Dear Mr. Ratcliffe, Nazanin has tolerated the suffering of being separated from you and her child for 3.5 years, but soon the little Gabriella must leave Iran to start school.
Nazanin has voiced the sorrow of parting with her daughter through her hunger strike. Her hunger strike is not against anyone. It is the pained voice of a mother who asks for justice from those in charge of her own country [Iran] and the country of her husband [the United Kingdom].
She cries out against the intolerance of her little sparrow leaving her, and this indeed is a stain of shame on the human society witnessing the treatment of her by those in power.
Mr. Ratcliffe, I am a mother whose twins have left the country due to my long imprisonment and since then have been longing to see them; I haven’t experienced a feeling more painful than that.
I know Nazanin’s fear of the day Gabriella will board a flight to London, and of not being able to see her until she is freed.
I regretfully admit that my country’s government has jailed mothers whose days of imprisonment will be a dark page in the history of its rule.
The children [of political prisoners in Iran] grow up longing to be with their mothers, and their mothers go through each day with the pain of being separated from their kids. Mothers like Maryam Akbari-Monfared, who has been in [Evin Prison] for over 10 years without even one day of furlough, away from her three daughters, and this will continue.
Mothers like Azita Rafizadeh and Fatemeh Mosana, who have been imprisoned together while their husbands and children have been forced to live on their own.
It is most unfortunate that my country’s government has treated women and mothers like this for 40 years. In this land, we have stood against tyranny, striving for freedom, life, and even to be with our husbands and children.
I am glad that for the sake of humanity and dignity, men and women like you are the voice of these women and mothers behind bars.
You have stood in front of my country’s embassy and have amplified the voice of a mother who is living with the fear of losing her small child.
I would like you to know that the people of Iran are full of love, compassion, and humanity, and regardless of their religions or beliefs, they are committed to peace.
All your suffering at the hands of the Iranian government and the pain you are bearing deeply pains us.

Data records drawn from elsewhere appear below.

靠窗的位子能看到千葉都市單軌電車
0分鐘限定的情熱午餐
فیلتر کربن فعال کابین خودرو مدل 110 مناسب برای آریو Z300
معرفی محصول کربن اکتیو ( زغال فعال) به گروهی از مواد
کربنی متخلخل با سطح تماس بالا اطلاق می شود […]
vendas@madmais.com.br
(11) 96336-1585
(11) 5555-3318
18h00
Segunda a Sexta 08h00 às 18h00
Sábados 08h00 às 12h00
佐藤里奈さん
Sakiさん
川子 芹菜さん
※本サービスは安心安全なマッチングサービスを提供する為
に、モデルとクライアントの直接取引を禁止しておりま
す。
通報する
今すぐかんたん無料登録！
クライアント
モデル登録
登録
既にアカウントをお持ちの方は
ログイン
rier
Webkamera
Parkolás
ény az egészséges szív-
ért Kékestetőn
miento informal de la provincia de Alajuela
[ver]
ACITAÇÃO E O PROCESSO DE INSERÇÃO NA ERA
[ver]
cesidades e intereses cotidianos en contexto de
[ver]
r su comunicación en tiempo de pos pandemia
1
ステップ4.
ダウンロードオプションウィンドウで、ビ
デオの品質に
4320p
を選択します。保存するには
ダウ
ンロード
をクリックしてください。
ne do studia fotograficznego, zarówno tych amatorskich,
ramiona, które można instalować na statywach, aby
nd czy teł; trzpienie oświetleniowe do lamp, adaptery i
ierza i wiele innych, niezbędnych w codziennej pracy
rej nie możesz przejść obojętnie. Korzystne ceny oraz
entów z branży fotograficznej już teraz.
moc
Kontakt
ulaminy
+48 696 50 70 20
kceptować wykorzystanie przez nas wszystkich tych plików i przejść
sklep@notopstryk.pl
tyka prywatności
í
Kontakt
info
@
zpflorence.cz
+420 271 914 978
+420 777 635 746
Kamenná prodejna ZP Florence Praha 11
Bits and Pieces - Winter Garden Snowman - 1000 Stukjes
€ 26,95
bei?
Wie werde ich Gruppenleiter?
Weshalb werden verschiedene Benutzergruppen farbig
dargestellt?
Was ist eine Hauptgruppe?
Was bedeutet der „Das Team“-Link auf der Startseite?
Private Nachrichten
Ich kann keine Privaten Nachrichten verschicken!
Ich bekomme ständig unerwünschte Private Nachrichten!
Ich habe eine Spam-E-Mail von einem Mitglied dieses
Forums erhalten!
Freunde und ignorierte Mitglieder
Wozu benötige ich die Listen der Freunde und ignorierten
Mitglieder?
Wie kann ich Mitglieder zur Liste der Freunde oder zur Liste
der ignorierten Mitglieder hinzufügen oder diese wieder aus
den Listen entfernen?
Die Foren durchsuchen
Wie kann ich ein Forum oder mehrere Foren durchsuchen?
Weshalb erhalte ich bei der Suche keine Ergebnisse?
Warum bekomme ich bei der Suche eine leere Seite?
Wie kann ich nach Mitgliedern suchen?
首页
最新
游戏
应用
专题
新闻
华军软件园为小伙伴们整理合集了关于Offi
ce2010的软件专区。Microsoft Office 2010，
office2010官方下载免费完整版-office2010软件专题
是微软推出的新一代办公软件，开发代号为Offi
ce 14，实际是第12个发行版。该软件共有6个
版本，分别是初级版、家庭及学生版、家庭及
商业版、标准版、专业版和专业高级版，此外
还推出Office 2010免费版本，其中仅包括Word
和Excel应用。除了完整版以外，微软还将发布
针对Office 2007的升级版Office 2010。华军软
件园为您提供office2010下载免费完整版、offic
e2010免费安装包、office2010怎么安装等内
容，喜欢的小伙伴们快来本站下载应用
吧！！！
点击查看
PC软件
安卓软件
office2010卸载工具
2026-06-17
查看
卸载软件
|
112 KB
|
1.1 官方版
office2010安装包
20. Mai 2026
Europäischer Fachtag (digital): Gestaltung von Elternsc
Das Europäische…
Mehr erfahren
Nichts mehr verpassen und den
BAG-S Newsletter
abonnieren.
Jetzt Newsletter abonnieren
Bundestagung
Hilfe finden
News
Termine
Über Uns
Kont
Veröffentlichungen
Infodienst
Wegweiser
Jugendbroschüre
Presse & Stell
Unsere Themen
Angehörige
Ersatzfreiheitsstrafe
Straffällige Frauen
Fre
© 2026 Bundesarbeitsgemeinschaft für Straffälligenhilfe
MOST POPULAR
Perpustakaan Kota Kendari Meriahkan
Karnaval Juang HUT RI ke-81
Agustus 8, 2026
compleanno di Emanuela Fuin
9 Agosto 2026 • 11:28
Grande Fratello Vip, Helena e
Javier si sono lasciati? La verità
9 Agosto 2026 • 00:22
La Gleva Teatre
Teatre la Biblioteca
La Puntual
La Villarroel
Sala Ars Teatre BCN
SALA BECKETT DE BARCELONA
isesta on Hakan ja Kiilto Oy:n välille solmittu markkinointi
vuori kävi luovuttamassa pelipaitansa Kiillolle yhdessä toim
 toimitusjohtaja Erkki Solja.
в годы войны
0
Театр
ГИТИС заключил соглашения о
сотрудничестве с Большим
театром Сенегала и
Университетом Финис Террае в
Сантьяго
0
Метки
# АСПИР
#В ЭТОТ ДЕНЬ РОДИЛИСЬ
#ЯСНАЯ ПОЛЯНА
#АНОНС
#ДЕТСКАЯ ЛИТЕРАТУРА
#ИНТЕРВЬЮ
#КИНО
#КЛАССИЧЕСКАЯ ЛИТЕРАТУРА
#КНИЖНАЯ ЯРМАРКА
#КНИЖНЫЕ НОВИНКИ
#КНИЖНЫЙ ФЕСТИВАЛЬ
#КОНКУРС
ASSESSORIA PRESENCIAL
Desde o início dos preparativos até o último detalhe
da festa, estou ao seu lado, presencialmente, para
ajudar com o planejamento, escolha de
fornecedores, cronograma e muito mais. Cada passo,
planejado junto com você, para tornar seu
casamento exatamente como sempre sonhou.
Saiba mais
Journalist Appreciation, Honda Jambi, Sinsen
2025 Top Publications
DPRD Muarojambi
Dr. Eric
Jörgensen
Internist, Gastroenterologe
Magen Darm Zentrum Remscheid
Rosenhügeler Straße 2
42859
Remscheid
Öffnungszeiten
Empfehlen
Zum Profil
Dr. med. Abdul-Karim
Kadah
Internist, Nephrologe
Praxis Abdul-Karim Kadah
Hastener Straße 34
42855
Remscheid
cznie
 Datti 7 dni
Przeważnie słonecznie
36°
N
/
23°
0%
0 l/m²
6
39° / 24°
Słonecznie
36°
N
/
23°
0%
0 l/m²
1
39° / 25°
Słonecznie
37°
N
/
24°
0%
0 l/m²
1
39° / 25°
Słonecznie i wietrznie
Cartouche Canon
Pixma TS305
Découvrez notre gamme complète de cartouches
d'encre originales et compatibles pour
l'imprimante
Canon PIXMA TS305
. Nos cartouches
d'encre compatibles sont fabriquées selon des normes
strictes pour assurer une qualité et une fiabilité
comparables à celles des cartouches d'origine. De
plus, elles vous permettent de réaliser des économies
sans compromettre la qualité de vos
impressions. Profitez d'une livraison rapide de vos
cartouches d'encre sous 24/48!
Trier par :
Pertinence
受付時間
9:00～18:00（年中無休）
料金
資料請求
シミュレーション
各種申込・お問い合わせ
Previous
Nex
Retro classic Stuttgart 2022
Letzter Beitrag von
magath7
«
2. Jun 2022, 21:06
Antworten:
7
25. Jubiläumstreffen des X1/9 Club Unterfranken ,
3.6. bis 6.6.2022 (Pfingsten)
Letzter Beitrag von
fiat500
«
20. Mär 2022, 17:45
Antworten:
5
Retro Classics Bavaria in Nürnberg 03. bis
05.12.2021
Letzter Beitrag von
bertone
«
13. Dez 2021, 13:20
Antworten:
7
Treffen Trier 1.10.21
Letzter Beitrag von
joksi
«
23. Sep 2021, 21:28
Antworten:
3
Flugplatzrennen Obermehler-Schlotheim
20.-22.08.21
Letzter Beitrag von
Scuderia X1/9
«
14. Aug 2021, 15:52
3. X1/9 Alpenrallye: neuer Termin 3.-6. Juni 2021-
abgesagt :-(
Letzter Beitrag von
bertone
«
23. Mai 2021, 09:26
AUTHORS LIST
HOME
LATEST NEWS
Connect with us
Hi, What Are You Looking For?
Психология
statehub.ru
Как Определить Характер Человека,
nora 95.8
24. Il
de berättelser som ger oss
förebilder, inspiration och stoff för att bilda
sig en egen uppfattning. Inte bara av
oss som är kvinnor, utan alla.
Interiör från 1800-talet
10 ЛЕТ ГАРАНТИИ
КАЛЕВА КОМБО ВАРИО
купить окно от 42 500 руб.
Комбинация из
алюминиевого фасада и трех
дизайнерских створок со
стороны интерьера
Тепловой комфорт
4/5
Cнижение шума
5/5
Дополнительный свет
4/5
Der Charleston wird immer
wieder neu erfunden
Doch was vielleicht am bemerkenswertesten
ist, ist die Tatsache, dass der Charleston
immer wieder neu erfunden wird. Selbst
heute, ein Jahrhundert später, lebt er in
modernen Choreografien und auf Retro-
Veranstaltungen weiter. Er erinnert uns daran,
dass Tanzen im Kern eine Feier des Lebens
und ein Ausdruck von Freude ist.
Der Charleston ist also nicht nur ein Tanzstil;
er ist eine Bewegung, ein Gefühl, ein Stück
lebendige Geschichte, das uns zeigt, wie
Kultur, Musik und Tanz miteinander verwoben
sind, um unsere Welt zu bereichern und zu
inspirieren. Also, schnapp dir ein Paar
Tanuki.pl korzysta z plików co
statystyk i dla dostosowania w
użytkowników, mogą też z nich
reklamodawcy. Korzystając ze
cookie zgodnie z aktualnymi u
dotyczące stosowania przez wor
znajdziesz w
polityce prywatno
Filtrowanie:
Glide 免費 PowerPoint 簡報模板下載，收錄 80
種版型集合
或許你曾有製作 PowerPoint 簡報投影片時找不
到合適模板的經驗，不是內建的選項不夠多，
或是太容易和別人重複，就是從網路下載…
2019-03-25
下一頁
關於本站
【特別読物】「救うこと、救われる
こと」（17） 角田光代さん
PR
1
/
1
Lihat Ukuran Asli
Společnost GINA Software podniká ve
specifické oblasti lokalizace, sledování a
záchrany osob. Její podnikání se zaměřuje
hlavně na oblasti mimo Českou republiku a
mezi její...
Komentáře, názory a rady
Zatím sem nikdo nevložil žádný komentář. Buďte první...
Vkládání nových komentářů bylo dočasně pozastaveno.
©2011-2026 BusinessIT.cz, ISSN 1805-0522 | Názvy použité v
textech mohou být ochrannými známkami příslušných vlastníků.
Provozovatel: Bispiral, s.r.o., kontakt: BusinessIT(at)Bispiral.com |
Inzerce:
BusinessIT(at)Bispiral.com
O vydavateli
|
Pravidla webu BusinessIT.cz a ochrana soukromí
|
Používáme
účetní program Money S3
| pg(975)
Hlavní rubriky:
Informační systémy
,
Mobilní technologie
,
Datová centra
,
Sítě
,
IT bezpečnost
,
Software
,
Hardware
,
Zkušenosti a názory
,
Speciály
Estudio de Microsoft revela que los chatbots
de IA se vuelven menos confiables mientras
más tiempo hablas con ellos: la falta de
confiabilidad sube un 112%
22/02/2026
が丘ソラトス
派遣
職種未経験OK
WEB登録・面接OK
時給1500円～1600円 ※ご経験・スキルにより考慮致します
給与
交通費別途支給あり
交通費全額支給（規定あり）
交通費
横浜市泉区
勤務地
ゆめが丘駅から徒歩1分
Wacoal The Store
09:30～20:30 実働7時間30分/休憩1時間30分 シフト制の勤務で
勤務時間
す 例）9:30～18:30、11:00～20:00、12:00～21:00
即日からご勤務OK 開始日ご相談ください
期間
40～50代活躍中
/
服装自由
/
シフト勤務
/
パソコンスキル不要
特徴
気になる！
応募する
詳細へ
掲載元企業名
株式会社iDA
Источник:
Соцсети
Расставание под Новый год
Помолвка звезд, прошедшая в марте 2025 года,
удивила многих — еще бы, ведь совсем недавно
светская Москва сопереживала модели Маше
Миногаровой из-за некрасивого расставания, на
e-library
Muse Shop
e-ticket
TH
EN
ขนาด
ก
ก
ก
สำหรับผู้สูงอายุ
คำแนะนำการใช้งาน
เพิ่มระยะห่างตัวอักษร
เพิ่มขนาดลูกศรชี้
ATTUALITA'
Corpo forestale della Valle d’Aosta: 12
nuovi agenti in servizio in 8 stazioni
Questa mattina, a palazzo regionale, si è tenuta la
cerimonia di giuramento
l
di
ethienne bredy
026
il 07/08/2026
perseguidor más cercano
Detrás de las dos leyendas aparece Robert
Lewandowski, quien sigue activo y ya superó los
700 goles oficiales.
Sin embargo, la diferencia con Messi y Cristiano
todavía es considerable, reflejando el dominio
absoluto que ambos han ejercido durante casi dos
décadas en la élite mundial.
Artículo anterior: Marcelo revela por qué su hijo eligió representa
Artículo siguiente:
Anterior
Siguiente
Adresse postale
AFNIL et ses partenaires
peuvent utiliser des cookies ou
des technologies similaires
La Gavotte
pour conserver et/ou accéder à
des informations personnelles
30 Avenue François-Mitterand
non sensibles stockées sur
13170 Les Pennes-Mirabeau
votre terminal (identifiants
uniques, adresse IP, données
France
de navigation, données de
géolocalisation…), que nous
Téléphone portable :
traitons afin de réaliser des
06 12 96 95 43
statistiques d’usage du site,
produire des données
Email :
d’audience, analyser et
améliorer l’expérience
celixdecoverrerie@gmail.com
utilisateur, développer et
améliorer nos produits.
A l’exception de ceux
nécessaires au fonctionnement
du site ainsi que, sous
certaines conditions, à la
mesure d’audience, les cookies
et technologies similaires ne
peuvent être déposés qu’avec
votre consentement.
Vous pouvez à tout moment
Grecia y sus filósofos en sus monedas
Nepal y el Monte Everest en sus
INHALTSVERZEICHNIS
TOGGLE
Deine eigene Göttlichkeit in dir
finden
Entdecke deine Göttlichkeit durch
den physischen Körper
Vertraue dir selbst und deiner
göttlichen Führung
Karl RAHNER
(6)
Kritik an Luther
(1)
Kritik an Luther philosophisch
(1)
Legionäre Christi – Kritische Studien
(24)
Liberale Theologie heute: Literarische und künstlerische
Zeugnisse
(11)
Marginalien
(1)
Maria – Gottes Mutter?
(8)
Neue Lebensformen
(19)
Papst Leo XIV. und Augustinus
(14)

In April 2016, Zaghari-Ratcliffe was arrested by the Islamic Revolutionary Guard Corps’ intelligence organization and ultimately sentenced to five years in prison under unspecified espionage charges.
An employee of the Thomson Reuters Foundation charity, she has been eligible for release since November 2017 based on Article 58 of Iran’s Islamic Penal Code, which states that courts can issue an order of conditional release after a convict has served one-third of their sentence.
In July 2018, a judge reportedly told Zaghari-Ratcliffe that she was being held as a bargaining chip by the Iranian government to convince London to pay Tehran an old debt.